Dans l’affaire C‑339/23,

ayant pour objet une demande de décision préjudicielle au titre de l’article 267 TFUE, introduite par le Sąd Rejonowy w Siemianowicach Śląskich (tribunal d’arrondissement de Siemianowice Śląskie, Pologne), par décision du 28 avril 2023, parvenue à la Cour le 30 mai 2023, dans la procédure

Horyzont Niestandaryzowany Sekurytyzacyjny Fundusz Inwestycyjny Zamknięty

contre

LC,

LA COUR (dixième chambre),

composée de M. D. Gratsias, président de chambre, M. I. Jarukaitis, président de la quatrième chambre, et M. Z. Csehi (rapporteur), juge,

avocat général : Mme L. Medina,

greffier : M. A. Calot Escobar,

vu la procédure écrite,

considérant les observations présentées :

– pour le gouvernement polonais, par M. B. Majczyna et Mme S. Żyrek, en qualité d’agents,

– pour le gouvernement tchèque, par Mme S. Šindelková, MM. M. Smolek et J. Vláčil, en qualité d’agents,

– pour la Commission européenne, par M. P. Ondrůšek et Mme M. Owsiany-Hornung, en qualité d’agents,

vu la décision prise, l’avocate générale entendue, de juger l’affaire sans conclusions,

rend le présent

Arrêt

1 La demande de décision préjudicielle porte sur l’interprétation des articles 8, 10 et 23 de la directive 2008/48/CE du Parlement européen et du Conseil, du 23 avril 2008, concernant les contrats de crédit aux consommateurs et abrogeant la directive 87/102/CEE du Conseil (JO 2008, L 133, p. 66).

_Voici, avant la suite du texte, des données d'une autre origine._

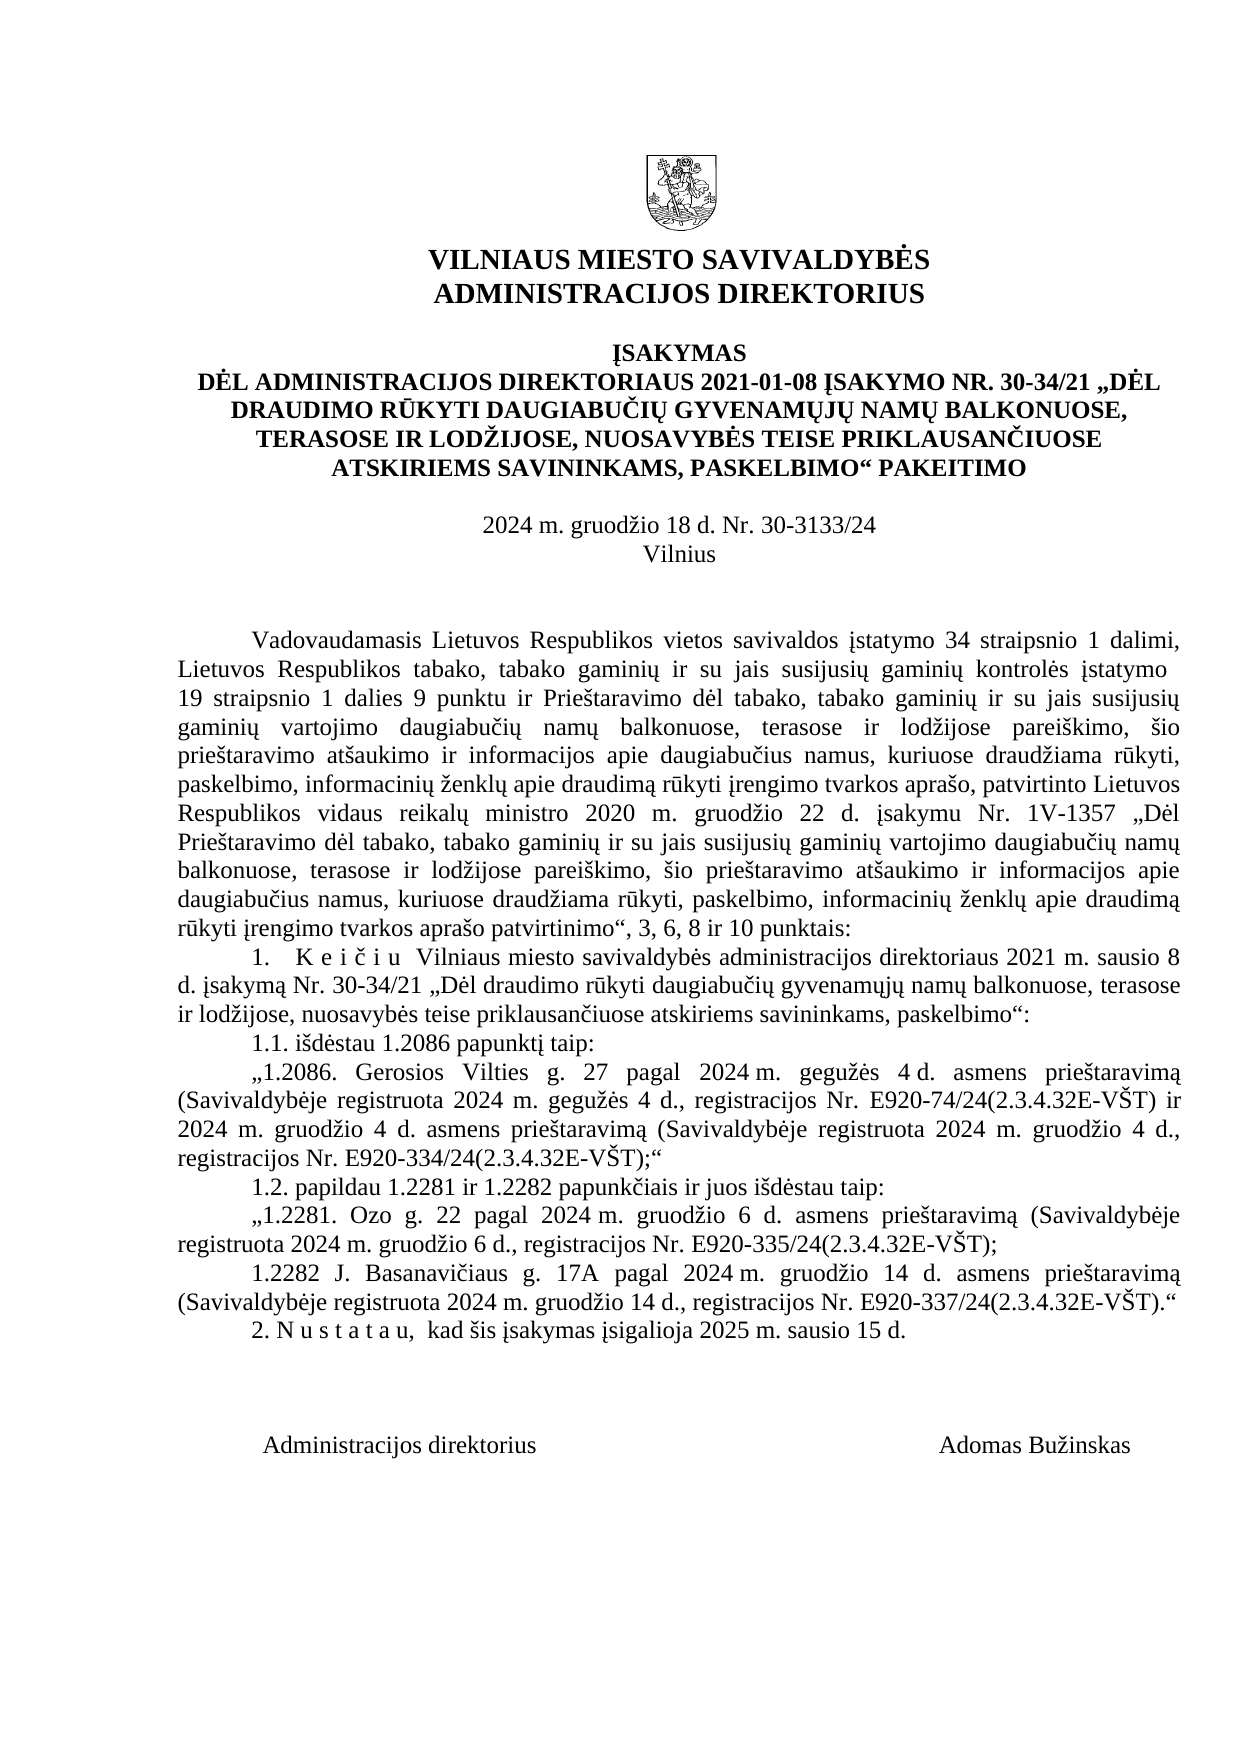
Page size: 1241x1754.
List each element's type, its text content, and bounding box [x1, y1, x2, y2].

text DĖL ADMINISTRACIJOS DIREKTORIAUS 2021-01-08 ĮSAKYMO NR. 30-34/21 „DĖL DRAUDIMO RŪKYTI DAUGIABUČIŲ GYVENAMŲJŲ NAMŲ BALKONUOSE, TERASOSE IR LODŽIJOSE, NUOSAVYBĖS TEISE PRIKLAUSANČIUOSE ATSKIRIEMS SAVININKAMS, PASKELBIMO“ PAKEITIMO [177, 367, 1181, 482]
text 1. K e i č i u Vilniaus miesto savivaldybės administracijos direktoriaus 2021 m. sausio 8 d. įsakymą Nr. 30-34/21 „Dėl draudimo rūkyti daugiabučių gyvenamųjų namų balkonuose, terasose ir lodžijose, nuosavybės teise priklausančiuose atskiriems savininkams, paskelbimo“: [177, 942, 1181, 1028]
text 1.2. papildau 1.2281 ir 1.2282 papunkčiais ir juos išdėstau taip: [177, 1172, 1181, 1201]
text Vilnius [177, 539, 1181, 568]
text ĮSAKYMAS [177, 338, 1181, 367]
text ADMINISTRACIJOS DIREKTORIUS [177, 276, 1181, 309]
text 2024 m. gruodžio 18 d. Nr. 30-3133/24 [177, 511, 1181, 539]
text „1.2281. Ozo g. 22 pagal 2024 m. gruodžio 6 d. asmens prieštaravimą (Savivaldybėje registruota 2024 m. gruodžio 6 d., registracijos Nr. E920-335/24(2.3.4.32E-VŠT); [177, 1201, 1181, 1258]
text 2. N u s t a t a u, kad šis įsakymas įsigalioja 2025 m. sausio 15 d. [177, 1316, 1181, 1344]
text „1.2086. Gerosios Vilties g. 27 pagal 2024 m. gegužės 4 d. asmens prieštaravimą (Savivaldybėje registruota 2024 m. gegužės 4 d., registracijos Nr. E920-74/24(2.3.4.32E-VŠT) ir 2024 m. gruodžio 4 d. asmens prieštaravimą (Savivaldybėje registruota 2024 m. gruodžio 4 d., registracijos Nr. E920-334/24(2.3.4.32E-VŠT);“ [177, 1057, 1181, 1172]
text 1.2282 J. Basanavičiaus g. 17A pagal 2024 m. gruodžio 14 d. asmens prieštaravimą (Savivaldybėje registruota 2024 m. gruodžio 14 d., registracijos Nr. E920-337/24(2.3.4.32E-VŠT).“ [177, 1258, 1181, 1316]
text Administracijos direktorius Adomas Bužinskas [188, 1431, 1181, 1459]
text Vadovaudamasis Lietuvos Respublikos vietos savivaldos įstatymo 34 straipsnio 1 dalimi, Lietuvos Respublikos tabako, tabako gaminių ir su jais susijusių gaminių kontrolės įstatymo 19 straipsnio 1 dalies 9 punktu ir Prieštaravimo dėl tabako, tabako gaminių ir su jais susijusių gaminių vartojimo daugiabučių namų balkonuose, terasose ir lodžijose pareiškimo, šio prieštaravimo atšaukimo ir informacijos apie daugiabučius namus, kuriuose draudžiama rūkyti, paskelbimo, informacinių ženklų apie draudimą rūkyti įrengimo tvarkos aprašo, patvirtinto Lietuvos Respublikos vidaus reikalų ministro 2020 m. gruodžio 22 d. įsakymu Nr. 1V-1357 „Dėl Prieštaravimo dėl tabako, tabako gaminių ir su jais susijusių gaminių vartojimo daugiabučių namų balkonuose, terasose ir lodžijose pareiškimo, šio prieštaravimo atšaukimo ir informacijos apie daugiabučius namus, kuriuose draudžiama rūkyti, paskelbimo, informacinių ženklų apie draudimą rūkyti įrengimo tvarkos aprašo patvirtinimo“, 3, 6, 8 ir 10 punktais: [177, 626, 1181, 942]
text 1.1. išdėstau 1.2086 papunktį taip: [177, 1028, 1181, 1057]
text VILNIAUS MIESTO SAVIVALDYBĖS [177, 242, 1181, 276]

2 Cette demande a été présentée dans le cadre d’un litige opposant Horyzont Niestandaryzowany Sekurytyzacyjny Fundusz Inwestycyjny Zamknięty (ci-après « Horyzont »), cessionnaire de Nest Bank S.A., à LC, une personne physique, au sujet du paiement d’une créance résultant d’un contrat de crédit à la consommation (ci-après le « contrat de crédit à la consommation »).

Le cadre juridique

Le droit de l’Union

3 Les considérants 26 et 47 de la directive 2008/48 énoncent :

« (26) [...] Il importe, en particulier sur un marché du crédit en expansion, que les prêteurs ne soient pas amenés à octroyer des prêts de manière irresponsable ou à accorder des crédits sans évaluation préalable de la solvabilité, et que les États membres exercent la surveillance nécessaire afin de prévenir de tels comportements, et définissent les moyens nécessaires pour sanctionner les prêteurs qui en seraient auteurs. [...] les prêteurs devraient avoir la responsabilité de vérifier la
solvabilité de chaque consommateur cas par cas. À cet effet, ils devraient être autorisés à utiliser les informations fournies par le consommateur non seulement pendant la préparation du contrat de crédit en question, mais également pendant une relation commerciale de longue date. Les autorités des États membres pourraient également donner des instructions et des lignes directrices appropriées aux prêteurs. De même, les consommateurs devraient agir avec prudence et respecter leurs
obligations contractuelles.

[...]

(47) Il convient que les États membres définissent le régime de sanctions applicables en cas de violation des dispositions nationales adoptées en vertu de la présente directive et veillent à ce qu’elles soient appliquées. Bien que le choix de ce régime soit laissé à la discrétion des États membres, les sanctions prévues devraient être effectives, proportionnées et dissuasives. »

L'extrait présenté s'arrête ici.